O Exército de Myanmar (antiga Birmânia) declarou, nesta segunda-feira (1º), estado de emergência e assumiu o controle do país durante ano. O golpe ocorre após a prisão da chefe do governo, Aung San Suu Kyi. Os golpistas prometem organizar novas eleições no prazo de um ano.
Por meio de uma declaração feita na televisão e pelas redes sociais, os militares acusaram a comissão eleitoral do país de não ter investigado as "enormes irregularidades" que acusam ter existido nas eleições legislativas de novembro.
O partido da chefe de Estado, Aung San Suu Kyi, venceu o último pleito por ampla maioria. Insatisfeitos com os resultados e com a acusação de que houve corrupção no pleito, os militares invocaram poderes que lhes são atribuídos pela Constituição, redigida pelo Exército, que lhes permite assumir o controle do país em caso de emergência nacional.
O vice-presidente Myint Swe, nomeado para o cargo pelos militares, reserva prevista na Constituição, assumiu a presidência de Myanmar. O chefe das Forças Armadas, Ming Aung Hlaing, será responsável por fiscalizar as autoridades, indicou o canal de TV militar Myawaddy News.
O golpe de Estado realizado pelos militares já vinha sendo denunciado pelas lideranças da Liga Nacional para a Democracia (LND). Myo Nynt, porta-voz da LND, confirmou a prisão de Aung San Suu Kyi e, horas antes, alertou para o risco de golpe.
"Fomos informados que ela está detida em Naypyidaw (capital do país), supomos que o Exército está em via de organizar um golpe de Estado", disse Myo Nyunt.
As detenções seguidas do golpe Estado acontece no dia em que o parlamento eleito nas últimas eleições se preparava para dar início aos trabalhos.
A Comissão Eleitoral de Myanmar negou que tenha existido qualquer tipo de fraude eleitoral nas eleições de novembro.

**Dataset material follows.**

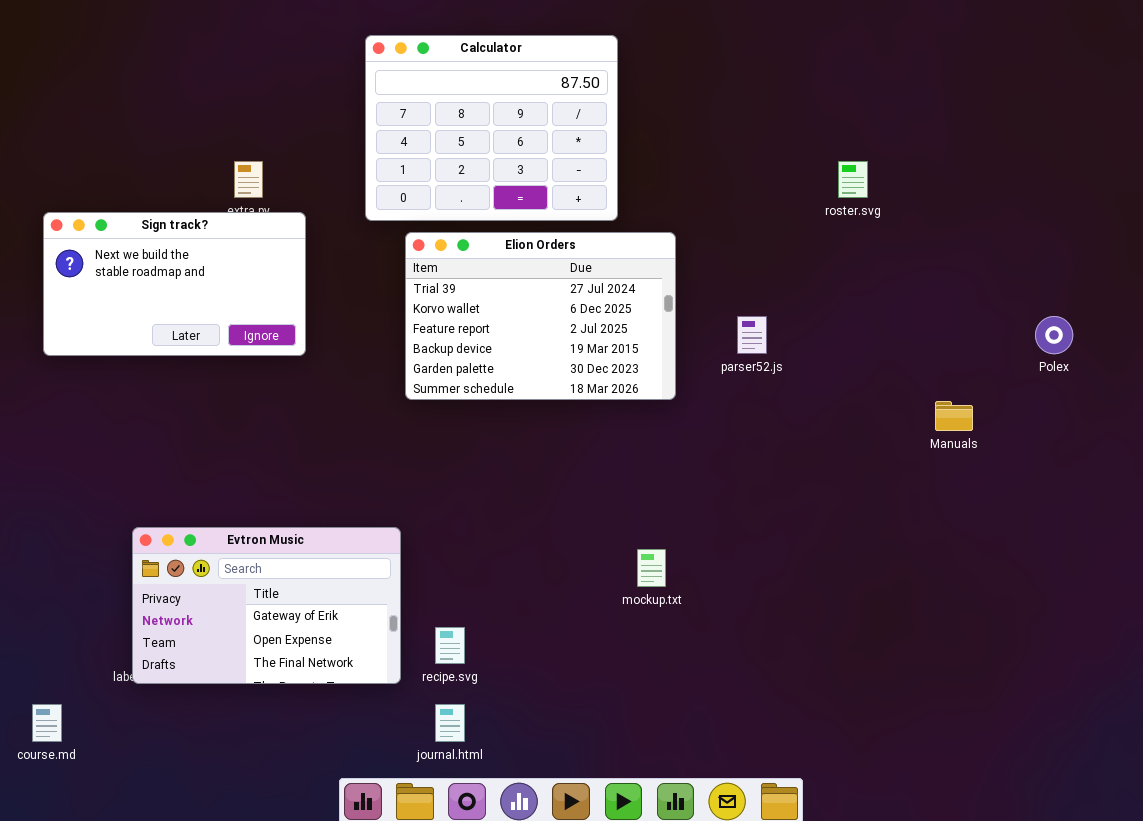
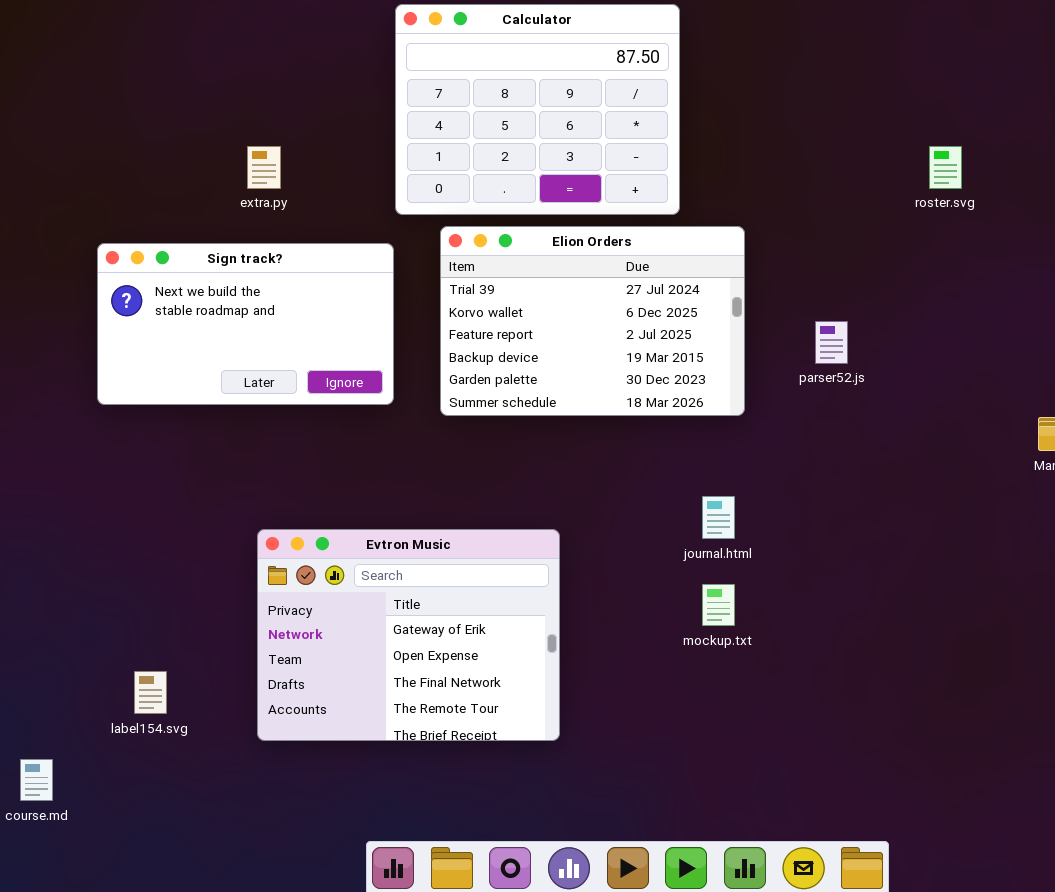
Sign track?: [43,212,306,356] -> [97,243,394,405], moved
Evtron Music: [132,527,401,684] -> [257,529,560,741], moved, resized
journal.html: [435,704,465,742] -> [702,496,735,539], moved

A LND conquistou 83% dos 476 assentos parlamentares, o que deixou os militares insatisfeitos.
Cabe lembrar que o país viveu uma ditadura militar entre 1962 e 2011, ou seja, faz dez anos que o país adotou o regime democrático.
Japão, França e Reino Unido condenam golpe no Myanmar
O primeiro-ministro britânico, Boris Johnson condenou o golpe de Estado e pediu a libertação das lideranças políticas do país. "Eu condeno o golpe de Estado na Birmânia e a prisão ilegal de civis, entre os quais Aung San Suu Kyi", escreveu Johnson no Twitter.
O porta-voz do governo da França, Gabriel Attal, apelou para que o voto dos birmaneses seja respeitado. "Realizaram-se eleições e Aung San Suu Kyi foi eleita. Nessas condições nós apelamos para que o resultado do voto dos birmaneses seja respeitado", declarou Attal.
O Japão também emitiu comunicado e afirmou que a democracia deve ser restabelecida no país "sem derramamento de sangue".
O presidente da União Europeia, por meio das redes sociais, afirmou que condena "firmemente o golpe de Estado na Birmânia e apelo aos militares no sentido da libertação de todos que estão ilegalmente detidos em todo o país. O resultado das eleições deve ser respeitado e o processo democrático deve ser restabelecido", afirmou o presidente do Conselho Europeu, Charles Michel.
Prisão e Nobel da Paz
Aung San Suu Kyi ficou presa por 15 anos por se opor a ditadura e Myanmar, por conta disso, passou de uma figura nacional em Myanmar para se tornar uma figura internacional em defesa da democracia, o que a levou a ganhar o Prêmio Nobel da Paz.
Não é a primeira vez que Kyi obtém uma vitória esmagadora em Myanmar. Durante a eleição geral de 1990, a LND, partido que é liderado por Kyi, obteve 59% dos votos, porém, um dia antes de assumir a liderança do país, os militares deram um golpe de Estado e a colocaram sob prisão domiciliar, na qual ficou 15 anos.
Em 2015 liderou o seu partido em uma nova vitória, mas, como era casada com um estrangeiro, não podia concorrer à presidência, dessa maneira foi criado o cargo de Conselheiro de Estado.
Se por um lado Aung San Suu Kyi é considerada um ícone da luta pela paz, por outro pesam sobre ela acusações diante do massacre do Rohinga, minoria islâmica.
Todavia, mesmo com o fim da junta militar em 2015, a Constituição ainda deixou muitos poderes aos militares, inclusive uma limitação de poder do chefe de Estado sobre as Forças Armadas.
Apesar das acusações de nada fazer diante do massacre dos Rohinga, Kyi permanece muito popular no país, o que se comprovou nas últimas eleições, quando o seu partido conquistou mais de 80% das cadeiras do parlamento birmanês.